Managing inevitable change is a challenge that isn’t helped when some of our lawmakers presume to air their well-meaning two cents’ worth. We saw this when the New Generation Currency (NGC) banknotes were issued some years ago.

One nationalistic lawmaker wanted the Bangko Sentral ng Pilipinas (BSP) to explain why a “foreigner” we all know as Douglas MacArthur was on the P50 bill. At the sunset of the Japanese occupation, Sergio Osmeña, president of the Commonwealth government-in-exile, waded in Leyte with MacArthur who made true on his “I-shall-return” promise. In an earlier banknote series, nationalists howled over the Stars and Stripes on the P100 bill until BSP clarified that the vignette depicted July 4, 1946, when the American flag was lowered and the Philippine flag raised to signify that the United States had finally recognized the independence of the Philippines that it stole from us in 1898.

Then there was the issue of the present P100 bill being of a similar hue to the P1,000 bill causing confusion in daily transactions. While the BSP has acted on this by changing the hue of the P100 bill, I couldn’t understand why the public a lawmaker was trying to protect couldn’t make the effort of looking closely at the bills at point of exchange. Even an illiterate or a child can surely distinguish between the three faces of Josefa Llanes Escoda, Vicente Lim, and Jose Abad Santos on the P1,000 bill compared with the lone pasty face of Manuel Roxas on the P100 bill.

Last December, the BSP rolled out NGC coins that feature three 19th-century heroes, once familiar fixtures on the previous series of bills until they were demoted, so to speak, into coins. This is a welcome move because with the exception of the three World War II figures on the P1,000 bill and Cory Aquino on the P500 bill, the rest of the faces from the P20 to P500 bills are eminent politicians. BSP has elevated Apolinario Mabini (P10 coin), Andres Bonifacio (P5 coin) and Jose Rizal (P1 coin) above the rest of the national heroes in our history and made a historiographical statement by removing the controversial Emilio Aguinaldo from the P5 coin.

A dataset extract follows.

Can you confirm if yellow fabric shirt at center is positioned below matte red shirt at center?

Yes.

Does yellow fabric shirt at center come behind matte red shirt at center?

This is not the first time the BSP has made a strong historiographical and political statement in our money. In 2002, the BSP added a new denomination to the existing currency with the P200 bill that featured events in the 2001 Edsa Revolution that swept then Vice President Gloria Macapagal Arroyo to the presidency. Diosdado Macapagal, Arroyo’s father, was chosen as the portrait on the face of the banknote leading critics to ask why he was chosen over other former presidents: Laurel, Quirino, Magsaysay, Garcia, Marcos and Ramos, who were denied similar prominence.

More controversial was the reverse side of the bill that depicted Arroyo taking her oath at the Edsa Shrine. One of the requirements to be considered for inclusion in our currency is that the person should be dead. Maybe someone wanted her dead then, but a precedent was made by Ferdinand Marcos whose profile appeared on the P5 coin. Then there were Fidel Ramos and Joseph Estrada, both very much alive and kicking, when they appeared in the commemorative P2,000 bill that achieved a Guinness World Record as the largest banknote when it was issued in 1998. If you look closely at this bill, even “Da King” Fernando Poe Jr. made a cameo appearance alongside his friend Erap. When the NGC currency was issued in 2010, the P200 bill was redesigned to delete Arroyo and replace her, of all things, with a tarsier!

Our banknotes and coins can be read not just for the history and culture in them, but also as a reflection of the political climate when these were in use. The first of the NGC coins to be released was the P5 coin with the portrait of Andres Bonifacio etched by a laser onto nickel-plated steel. It is a beautiful and sturdy coin that, according to some, will cause confusion again because it is similar to the P1 coin in use, which is scheduled for demonetization when the new one is out. Even a child can tell the difference between the face of Bonifacio on the P5 coin and Rizal on the P1 coin but that is the least of our worries because some people might not agree with the importance the BSP has placed on the three national heroes chosen over the others.